Subscribers were told about this earlier today.
* Gov. Rauner’s letter to all state employees
* Labor Board Filing FAQs
* Summary of Major Concessions to AFSCME
…Adding… From the FAQ…
We would love to continue negotiating if it meant we could reach a deal with AFSCME. AFSCME’s actions at the bargaining table and their comments over the last week are strong evidence why further negotiation is no longer worthwhile. While the Governor has indicated he now shares the views of his bargaining team that the parties are at an impasse, today’s action simply asks the Labor Board to resolve this dispute.
More from the FAQ…
The tolling agreement that the Governor and AFSCME signed and renewed several times prohibits either side from declaring impasse unilaterally. Today’s action does two things. First, it asks the Labor Board to determine that AFSCME has committed an unfair labor practice by bargaining in bad faith.
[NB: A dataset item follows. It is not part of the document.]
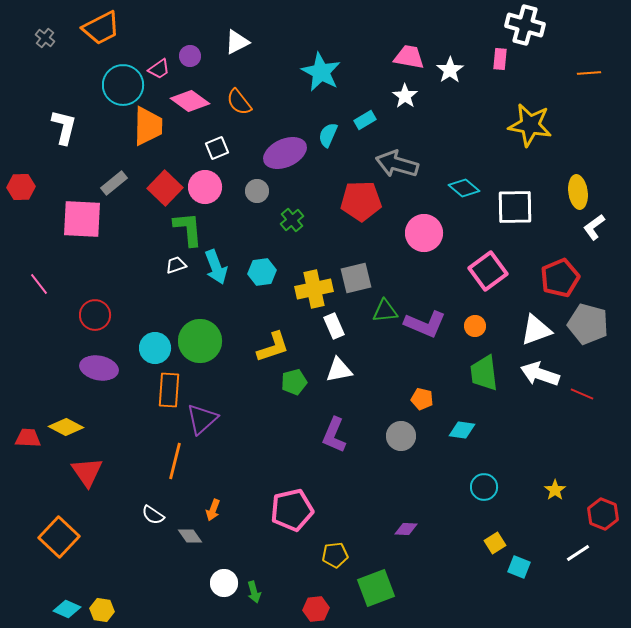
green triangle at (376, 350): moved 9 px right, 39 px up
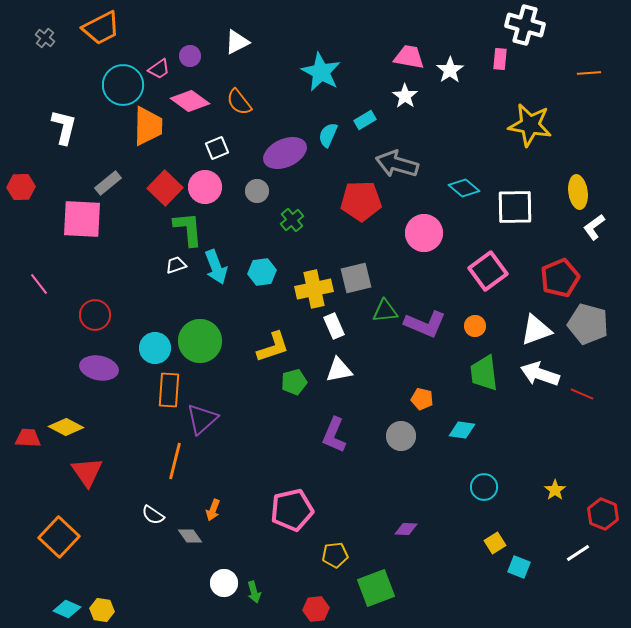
gray rectangle at (114, 183): moved 6 px left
Second, under the tolling agreement, the parties can ask the Labor Board to decide if they are at impasse, but only the Labor Board can make a final determination. All that the Governor did this morning is to ask the Labor Board to determine if AFSCME has been bargaining in bad faith and whether the parties are at an impasse. Since the parties disagree about whether they are at an impasse, the only tribunal that can answer this question is the Labor Board. […]
During the debate over SB 1229, the Governor committed to continue to negotiate in good faith, and he has kept that commitment. At the Governor’s initiative, the parties extended indefinitely the tolling agreement that was initially set to expire September 30, 2015. That agreement requires both parties to negotiate in good faith. AFSCME has not been bargaining in good faith. […]
The Board will now determine whether the Governor’s filing properly before it and, if so, whether an evidentiary hearing should be scheduled. If a hearing is scheduled, the Administrative Law Judge (ALJ) assigned to this matter will conduct the hearing and, after its conclusion, receive the parties’ written submissions. After the ALJ has ruled on these issues, either party can appeal to the Board. The Board will then issue the final decision. […]
Under the terms of the tolling agreement, it is the Labor Board’s right to decide if the parties are at impasse, whether the State has presented its best and final offer, and when it can be implemented. The Governor will accept the Board’s direction on these questions. It is critical to mention that the last offer made by the State to AFSCME is virtually identical to the agreements signed by 17 other unions. These agreements were ratified in many cases by over 80% of state employees in those unions. This is not a radical or extreme contract as AFSCME has portrayed, but one that is fair, reasonable, and overwhelming accepted by large portions of state government already. It is also reasonable when compared to our neighbors: under the State’s proposal, state workers would continue to make over $20,000 more per year, on average, than their peers in Indiana and Missouri.